To be sure, I respect an individual’s freedom not only to practice his or her faith but also to change it, as allowed in India by the constitution. But shouldn’t this follow from a person’s own dissatisfaction or personal struggle, not as an outcome of the outreach work or material inducements of an organised religion? I even find myself in sympathy with Mahatma Gandhi’s unusual idea that it’s best that a person rule out the option of changing his religion and instead live through his or her quarrels with it (as Gandhi very vividly did).
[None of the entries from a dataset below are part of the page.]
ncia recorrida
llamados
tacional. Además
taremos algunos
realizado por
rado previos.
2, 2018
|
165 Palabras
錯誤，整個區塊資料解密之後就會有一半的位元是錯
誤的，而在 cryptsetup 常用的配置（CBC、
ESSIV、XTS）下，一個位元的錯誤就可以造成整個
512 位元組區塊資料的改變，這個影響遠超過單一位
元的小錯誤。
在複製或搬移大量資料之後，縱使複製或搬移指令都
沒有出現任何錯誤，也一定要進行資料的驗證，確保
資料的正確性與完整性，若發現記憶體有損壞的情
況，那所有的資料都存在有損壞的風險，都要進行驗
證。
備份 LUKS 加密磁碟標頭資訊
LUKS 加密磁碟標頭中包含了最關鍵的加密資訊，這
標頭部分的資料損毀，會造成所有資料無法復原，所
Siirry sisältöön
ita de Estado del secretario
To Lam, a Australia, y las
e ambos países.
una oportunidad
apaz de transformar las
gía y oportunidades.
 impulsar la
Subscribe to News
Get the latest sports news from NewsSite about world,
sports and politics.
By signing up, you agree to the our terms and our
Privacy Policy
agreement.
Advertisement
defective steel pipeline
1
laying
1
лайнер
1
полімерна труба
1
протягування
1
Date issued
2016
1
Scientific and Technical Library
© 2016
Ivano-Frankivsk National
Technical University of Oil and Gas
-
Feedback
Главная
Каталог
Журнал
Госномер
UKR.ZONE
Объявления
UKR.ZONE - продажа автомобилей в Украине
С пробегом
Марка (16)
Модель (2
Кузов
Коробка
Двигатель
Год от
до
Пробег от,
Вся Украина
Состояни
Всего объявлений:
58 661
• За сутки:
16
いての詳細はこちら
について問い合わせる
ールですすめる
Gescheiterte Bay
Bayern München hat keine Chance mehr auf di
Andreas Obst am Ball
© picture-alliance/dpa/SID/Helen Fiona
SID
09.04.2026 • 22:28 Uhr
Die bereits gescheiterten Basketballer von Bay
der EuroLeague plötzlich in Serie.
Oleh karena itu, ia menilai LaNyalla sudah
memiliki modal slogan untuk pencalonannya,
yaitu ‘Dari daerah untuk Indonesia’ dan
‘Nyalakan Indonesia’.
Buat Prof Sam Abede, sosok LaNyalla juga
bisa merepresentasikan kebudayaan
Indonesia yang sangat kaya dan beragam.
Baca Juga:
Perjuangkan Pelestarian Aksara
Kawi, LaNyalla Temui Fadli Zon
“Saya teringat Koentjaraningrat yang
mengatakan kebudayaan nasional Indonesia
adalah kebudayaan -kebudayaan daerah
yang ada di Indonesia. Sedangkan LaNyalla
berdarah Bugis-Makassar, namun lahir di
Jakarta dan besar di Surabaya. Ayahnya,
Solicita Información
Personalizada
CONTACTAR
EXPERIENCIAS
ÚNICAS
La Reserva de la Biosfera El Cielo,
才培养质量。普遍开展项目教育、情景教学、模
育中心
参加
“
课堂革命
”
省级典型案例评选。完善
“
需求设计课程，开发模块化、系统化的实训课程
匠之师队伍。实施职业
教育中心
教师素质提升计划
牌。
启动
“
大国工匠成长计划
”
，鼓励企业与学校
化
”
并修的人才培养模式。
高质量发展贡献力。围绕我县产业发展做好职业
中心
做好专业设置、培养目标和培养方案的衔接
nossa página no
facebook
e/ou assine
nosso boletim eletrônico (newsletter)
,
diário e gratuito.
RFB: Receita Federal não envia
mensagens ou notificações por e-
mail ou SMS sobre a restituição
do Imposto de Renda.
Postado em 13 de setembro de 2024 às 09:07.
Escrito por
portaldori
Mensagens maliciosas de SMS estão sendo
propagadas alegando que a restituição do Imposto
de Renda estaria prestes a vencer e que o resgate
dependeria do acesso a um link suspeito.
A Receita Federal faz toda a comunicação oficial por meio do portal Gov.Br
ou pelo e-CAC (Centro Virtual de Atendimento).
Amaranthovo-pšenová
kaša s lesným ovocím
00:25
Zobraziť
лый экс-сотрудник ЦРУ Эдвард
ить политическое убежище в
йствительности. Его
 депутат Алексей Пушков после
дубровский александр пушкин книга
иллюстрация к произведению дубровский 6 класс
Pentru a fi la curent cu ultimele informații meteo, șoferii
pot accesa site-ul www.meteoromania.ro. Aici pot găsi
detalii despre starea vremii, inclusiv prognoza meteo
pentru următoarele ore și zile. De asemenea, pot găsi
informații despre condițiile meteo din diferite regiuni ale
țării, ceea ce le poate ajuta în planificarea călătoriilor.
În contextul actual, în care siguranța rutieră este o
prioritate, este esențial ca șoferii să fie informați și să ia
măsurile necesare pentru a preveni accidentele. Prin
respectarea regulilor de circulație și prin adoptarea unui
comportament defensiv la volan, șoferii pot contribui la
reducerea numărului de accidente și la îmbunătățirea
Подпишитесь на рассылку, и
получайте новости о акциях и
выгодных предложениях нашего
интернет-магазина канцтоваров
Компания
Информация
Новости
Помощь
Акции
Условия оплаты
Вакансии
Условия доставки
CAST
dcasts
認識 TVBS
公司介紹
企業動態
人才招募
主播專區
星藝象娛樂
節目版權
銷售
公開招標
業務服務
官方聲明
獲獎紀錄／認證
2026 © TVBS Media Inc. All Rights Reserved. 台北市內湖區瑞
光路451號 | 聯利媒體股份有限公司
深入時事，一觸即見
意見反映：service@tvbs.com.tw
So if the RSS’s new and crude campaign were aimed at simply drawing attention to the absence of a level playing field in India on the issue of conversion, as well as to generate the necessary debate leading to the passage of such a bill, I could see the point of it. But in truth, even if such a bill were passed, the RSS would insist that it would nevertheless not be bound by the bill’s terms. That’s because the present aggressive campaign of the RSS is, in its own eyes, not about conversion but about reversion: The return, after many generations, of Christians and Muslims whose forefathers were once Hindu but were converted during India’s centuries under Islamic and colonial rule.
What the RSS seeks, then, is a new disequilibrium in which no other religious organisation would have the right to convert people. No wonder it salivates at the prospect of a future India in which, by generating a consensus against the missionary activity of other religions, it can engineer a society that’s 100 per cent Hindu.
And we shouldn’t lose sight of the even more slippery and sinister part of the RSS’s sinister agenda: The simultaneous conversion of a few hundred million people from Hinduism to Hindutva, the rancourous, intellectually and morally impoverished version of Hinduism that the RSS propagates.
This is a dour doctrine that — like other religious fundamentals — makes no distinction between myth and history, science and religious belief, and often comes close to caricature. It believes that Hinduism is a thought system perfect from its very origins, that all the problems of modernity and history were foreseen by Hindu sages 2,000 years ago, that all modern scientific achievement was prefigured in Hindu thought, that Indians of all faiths are “culturally Hindu,” that India’s four-fifths Hindu majority is under threat from minorities, and that all Hindus should fall in line with a singular interpretation of Hindu tradition controlled by a central authority. That body would be — surprise, surprise — the RSS.
What’s the view of the Modi government on all of this? In the firestorm that has erupted around the conversion issue, one man’s refusal to comment has come to seem as meaningful as any argument: Modi, who in recent months has taken his message of development and an economically resurgent India to many parts of the world, has remained shamefully silent. (As usual, his friends in the media have found inventive ways of coming to his defence.)
Perhaps this nongesture reflects Modi’s divided allegiance between the oaths and responsibilities of his present post and the convictions and prejudices of his often murky past. But there’s no getting past the truth that the evasion by this allegedly firm and decisive leader — the holder of the largest majority in India’s parliament in three decades — of the conversion debate holds profound implications for the freedom and future of all of India’s 1.2 billion people.
— Washington Post
Novelist Chandrahas Choudhury is based in New Delhi.